Que nos come el tigre
La pandemia ha pillado al mundo de la música en un estado de indefensión, provocando caos y paro


Otro día más de cuarentena, otra jornada más de paranoia y tedio. Esperamos tener ocasión para hacer balance de la catástrofe; hoy sabemos que, como todos, el negocio de la música está siendo devastado, con la anulación de conciertos y festivales, el cierre de tiendas y locales, el desplazamiento del interés público hacia cuestiones más vitales.
No es asunto baladí. Habrá que confirmarlo pero el runrún sugiere que, estos días, se registra un menor consumo de música en los servicios de streaming. Donde precisamente esperaban lo contrario, con el aumento del tiempo libre y el paso de su competidor, la radio musical, al modo automático.
Se me ocurren varias hipótesis.

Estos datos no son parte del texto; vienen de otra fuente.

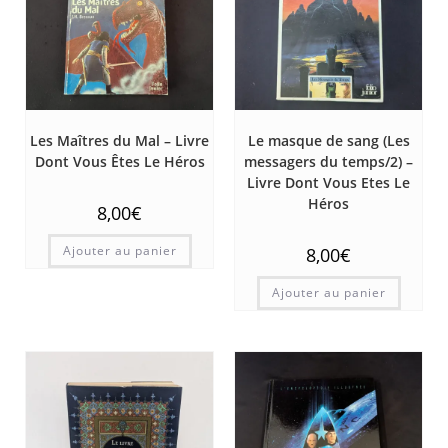
Les Maîtres du Mal – Livre
Le masque de sang (Les
Dont Vous Êtes Le Héros
messagers du temps/2) –
Livre Dont Vous Etes Le
Héros
8,00
€
Ajouter au panier
8,00
€
Ajouter au panier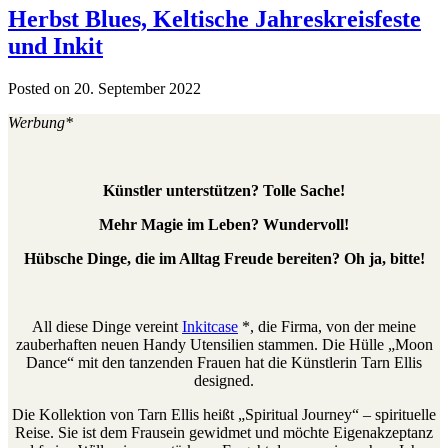
Herbst Blues, Keltische Jahreskreisfeste
und Inkit
Posted on 20. September 2022
Werbung*
Künstler unterstützen? Tolle Sache!
Mehr Magie im Leben? Wundervoll!
Hübsche Dinge, die im Alltag Freude bereiten? Oh ja, bitte!
All diese Dinge vereint
Inkitcase
*, die Firma, von der meine
zauberhaften neuen Handy Utensilien stammen. Die Hülle „Moon
Dance“ mit den tanzenden Frauen hat die Künstlerin Tarn Ellis
designed.
Die Kollektion von Tarn Ellis heißt „Spiritual Journey“ – spirituelle
Reise. Sie ist dem Frausein gewidmet und möchte Eigenakzeptanz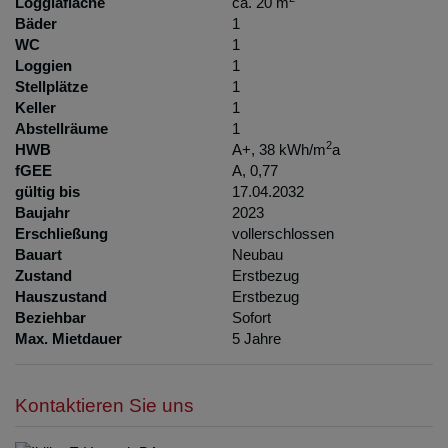
Loggiafläche
ca. 20 m
Bäder
1
WC
1
Loggien
1
Stellplätze
1
Keller
1
Abstellräume
1
2
HWB
A+, 38 kWh/m
a
fGEE
A, 0,77
gültig bis
17.04.2032
Baujahr
2023
Erschließung
vollerschlossen
Bauart
Neubau
Zustand
Erstbezug
Hauszustand
Erstbezug
Beziehbar
Sofort
Max. Mietdauer
5 Jahre
Kontaktieren Sie uns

La teoría del agua potable: el hecho de que la música (en absoluto toda la música pero aceptemos la hipérbole) esté disponible a cualquier hora y en todo lugar hace que su consumo resulte menos urgente. Segundo, la función anestésica: se oye música camino al trabajo, haciendo ejercicio, en los viajes; sin esas rutinas, se evapora la melomanía. Tercero, la primacía de la experiencia grande: aplanado en sus dimensiones sonoras, el pop no puede competir con la variedad de ganchos que ofrecen las series televisivas, el cine espectacular, los videojuegos, el porno; encerrados, queremos compensar nuestra frustración con emociones fuertes.
También es cierto que, reducida a poco más de un nombre, un título y una imagen tamaño sello de Correos, la música creativa va perdiendo la capacidad de cimentar comunidades. El pop actual solo parece despertar pasiones masivas cuando se suma el elemento competitivo, a lo Operación Triunfo o Eurovisión. Sin olvidar esos productos asiáticos que son el resultado de exitosos experimentos de ingeniería social y marketing avanzado, como el K-pop o el J-Pop; si quieren paladear esas “exquisiteces”, busquen los videos de BTS o AKB48, aunque allí se oculta bien su aterradora intrahistoria.
Con todo, la situación podría ser peor. Me he despertado cada mañana temiendo encontrarme con la declaración de algún bocachancla de esos que arreglan el mundo entre su segundo y su tercer álbum. Y no: por lo general, las estrellas han enmudecido y eso se agradece. Se contentan con modestos conciertos desde casa o incluso (bendito Pancho Varona) ofreciendo clases de guitarra.
Al menos, a día de hoy, por aquí no se han cometido aberraciones como ese Imagine concebido por la actriz Gal Gadot para lucimiento de ella y sus amigos famosos, cada uno buscando dar sentido a un verso del calcificado “himno” de John Lennon.
Como primera lección del desastre, debemos destacar la autosuficiencia. Es la aspiración de Jack White, antes de The White Stripes. Su cuartel general en Nashville incluye una fábrica de discos, una tienda y —ahora descubrimos— un modesto plató que ha abierto a sus amigos, para que puedan ofrecer conciertos de verdad, nada de desenchufados improvisados.